Back to the story. So it was scout day and I had my Cub Scout uniform on. I was in one of the daughter’s rooms and her Brownie dress was hanging up. I remember thinking how unfair it was that I had to go to Cub Scouts when I wanted to be a Brownie. I took off my Cub Scout uniform and put on the Brownie dress. I looked at myself in the mirror and was happy. I knew then that I was supposed to be a girl.
I began to pray at night for God to fix the mistake and make me a girl like I was supposed to be. It never happened. I began to dress as a girl more and more as much as I could after that.
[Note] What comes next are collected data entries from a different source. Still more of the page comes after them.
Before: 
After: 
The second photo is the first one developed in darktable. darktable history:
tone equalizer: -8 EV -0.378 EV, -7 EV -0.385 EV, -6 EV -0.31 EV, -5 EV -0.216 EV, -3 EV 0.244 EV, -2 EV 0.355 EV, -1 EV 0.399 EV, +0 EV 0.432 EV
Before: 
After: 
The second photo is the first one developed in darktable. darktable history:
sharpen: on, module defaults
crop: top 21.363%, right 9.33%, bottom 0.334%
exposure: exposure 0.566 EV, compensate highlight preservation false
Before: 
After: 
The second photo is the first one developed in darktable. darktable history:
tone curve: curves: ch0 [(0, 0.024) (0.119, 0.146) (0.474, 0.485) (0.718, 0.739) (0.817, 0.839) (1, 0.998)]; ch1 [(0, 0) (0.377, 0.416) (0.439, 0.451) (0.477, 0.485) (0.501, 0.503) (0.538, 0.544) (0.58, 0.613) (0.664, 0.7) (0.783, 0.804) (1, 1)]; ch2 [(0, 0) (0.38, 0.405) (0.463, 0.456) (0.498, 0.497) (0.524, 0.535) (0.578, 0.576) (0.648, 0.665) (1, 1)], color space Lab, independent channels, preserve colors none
When I was very little, I was the family clown. I made every body laugh, but as I got older, I got quiet and shy and wouldn’t talk much to anyone. I knew something was different and at about the age of 6. We were 6 kids; 2 boys and 4 girls, and we all had to help with the house hold chores, which included the laundry. When I would touch panties, slips or bras, I liked the way they felt, and later, when I was about 7 instead of saving them where they went, I would hide panties in my room, and try them on at night. I would sneak them back to the laundry when it was safe. At the age of 12, when ever I was home alone, I would get really brave and try on some of my mothers out fits and at that them my feet fit perfectly in her shoes. There were times when I wanted to get caught so bad, but I was so afraid of what everyone would think.
I have always known
https://www.tumblr.com/blog/daniela-munoz-jimenez
I’d experiment with items of female clothing in my childhood and young adulthood, but it was only 4 months ago in my mid thirties that I finally discovered who I was, and started dressing up completely in female outfits. The transformation in my lifestyle and how I feel so much better about myself as a person in these last 4 months has been amazing.
From a young age living at home I used to try my mum’s bras and knickers on from time to time as I thought they looked nice and I was inquisitive as to what they felt like . I didn’t really have much chance for me to be girlie living at home , that really started to happen when I moved away to college .
When I had moved to college there was more freedom for me to be able to wear lingerie and i also started going out wearing women’s clothes . This was such a special time for me I had friends that came to support me and encourage me to be a girl and not be ashamed of who I was .
Moving forward a great many years I am happily married now and I have a wife who is happy for me to wear my lingerie all the time but my dress’s and skirts are there for me to wear when I’m back from work .
I’m happy with how my life is and so is my wife . We both love having girlie nights together and I’m more than happy being male and having such a girlie lifestyle xxx
I’ve known since I was five. Taking a nap in my mother’s bedroom. Everyone was outside for a bbq. I woke and was gonna go outside. The I saw my mothers pantyhose in her garbage can. I couldn’t help myself. I had to touch them.
After that I always took my naps in her room. And finally 40 years later I have all my stuff and a wife that takes me shopping.
I always new I was a girl since I was very young. I always loved trying on my sisters dresses and bras. It felt so good. Going to a store looking for bras and panties was so exciting. When each of my sisters wore their first bra I felt so left out. I wanted my own bra too. I wanted to be just like them. To be one of the girls. Lisa
Oh Honey – you sound so much like me!!!!
I”changed” my name from Robin to Randee ( NJ GIRL ) !!!!!!
I felt like I was female in kindergarten during the the time when your sex meant whether you “ruled or druled.” Whenever my classmates would start I would almost start to break down emotionally because my friends did it and I’d feel like I was being made fun of.